Wednesday, December 17, 2008

Promoting Science: Positive Demand-Side Reform

I am writing a series on promoting science.

The points I have already covered are:

(1) Essay 1A: The task is not to make science relevant, it is to teach idiots to recognize and respect a relevance that already exists.

(2) Essay 1B: There is no distinction between scientific and non-scientific policy questions. All good policy decisions require evidence-based evaluation of the available options.

(3) Essay 2: Supply-side reform – promoting the supply of useful science – is a waste of time as a method of reform. It’s only use is to fulfill a demand that already exists.

(4) Essay 3: Demand-side reform is what we should be looking at. However, demand-side reform is an in-your-face type of reform that uses condemnation, ridicule, and other forms of treatment to make intelligent methodologies popular and buffoonery unpopular.

Today, I want to look at the positive side of demand-side reform.

Recall, "demand-side reform" means making a change in society by changing what it is that people demand – which means changing what they like and dislike. It means giving people a desire for scientific literacy as a way of promoting a demand for scientific literacy; and promoting an aversion to foolishness as a way of reducing the demand for fools such as Bush and Palin.

In my last post, I looked at the use of criticism, condemnation, and (in extreme cases) punishment as tools of demand-side reform. These tools aim to promote an aversion to that which we have reason to want others to avoid. In this case, the discussion is on promoting an aversion to evidence-free thinking on matters of social and public policy.

However, we also have the tools of praise and reward – positive reinforcers that are useful in promoting a desire for particular states that we have reason to want other agents to pursue.

At the highest levels of science, we already use rewards such as the Nobel Prize and membership into the National Academy of Science or the Royal Society to mark success. Successful scientists also gain the respect and admiration of their peers, and given any of a rich variety of other honors.

There is also a reward to be given for evidence-based thinking based entirely on the usefulness of evidence-based thinking. The person who does the better job predicting the outcome of alternative actions will tend to succeed more often and fail less often than the person who shuns evidence. Consider the success rate of a group of people who attempt to drive across the country while blindfolded, versus the success rate of a group that makes driving decisions based on evidence acquired by looking at the world around him.

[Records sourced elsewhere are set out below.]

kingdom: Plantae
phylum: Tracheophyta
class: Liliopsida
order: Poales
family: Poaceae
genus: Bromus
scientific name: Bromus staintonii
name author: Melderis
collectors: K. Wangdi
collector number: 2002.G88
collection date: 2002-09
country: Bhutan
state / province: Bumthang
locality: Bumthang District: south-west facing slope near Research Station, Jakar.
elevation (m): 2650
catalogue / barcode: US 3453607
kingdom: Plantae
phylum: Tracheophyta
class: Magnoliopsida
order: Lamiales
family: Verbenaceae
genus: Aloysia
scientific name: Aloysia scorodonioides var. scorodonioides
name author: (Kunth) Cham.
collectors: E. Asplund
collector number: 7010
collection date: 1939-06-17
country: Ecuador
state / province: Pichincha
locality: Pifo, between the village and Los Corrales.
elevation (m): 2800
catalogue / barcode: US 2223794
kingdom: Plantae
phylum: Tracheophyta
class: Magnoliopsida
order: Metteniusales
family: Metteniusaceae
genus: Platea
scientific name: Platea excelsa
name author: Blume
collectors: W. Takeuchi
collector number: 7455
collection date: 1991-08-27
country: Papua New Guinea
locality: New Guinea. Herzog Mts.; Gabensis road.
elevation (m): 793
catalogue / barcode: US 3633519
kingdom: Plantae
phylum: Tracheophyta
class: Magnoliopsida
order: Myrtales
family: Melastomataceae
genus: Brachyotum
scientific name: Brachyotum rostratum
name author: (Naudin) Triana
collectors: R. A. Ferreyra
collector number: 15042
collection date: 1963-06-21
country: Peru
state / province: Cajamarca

Yet, culturally, the common person who has a scientific interest and curiosity is ridiculed and denigrated, compared to the non-thinker who is honored and respected. In politics, for example, we reward evidence-free thinking by electing them into public office, while we denigrate evidence-based thinkers by declaring them inherently unfit to hold public office.

We have a pledge of allegiance and a national motto that hold evidence-free thinking in high regard (and teaches young children that evidence-free thinking deserves the highest respect), while denigrating evidence-based thinking that suggests that no God exists for the nation to be under, or for a citizen to trust.

Our entertainment media is filled to the brim with "heroes" who shun evidence-based decision-making and who rely, instead, on feelings and instinct. Somehow, feelings in the movies and on television is always successful, while evidence-based thinking often fails.

Why is that? Could it be because the author of the piece actually engineers the entertainment to be one in which intelligence fails and "feelings" succeed? Authors have a way of manipulating events to suit their liking that we, in the real world, do not have. Which is why feeling-based thinking tends to be so successful in works of fiction, when it has such a poor record in fact.

Demand-side reform does not mean simply condemning and ridiculing those elements in the culture that promote evidence-free decision making. It means promoting, by whatever means at one's disposal, public attempts to promote and to respect evidence-based decision-making.

It means, for example, taking advantage in conversations and other forms of public expression to say not only that, "Those people with their faith-based mumbo jumbo are idiots," but "Here are people that I admire for their love and respect for evidence-based decision-making."

You don't have to be negative all the time.

1 comment:


Behold the lilies of the field, how they grow; they photosynthetically labor MUCH and weave sunlight and chemicals most industrially, they sow much oxygen to the air, too.

Yes, moi once again corrects a saying that was in complete error till me little paraphrasing.

Anywho, does a society Need its myths?
If societies needed their myths then those ancient societies would still be around soooooooo – society does not Need myths.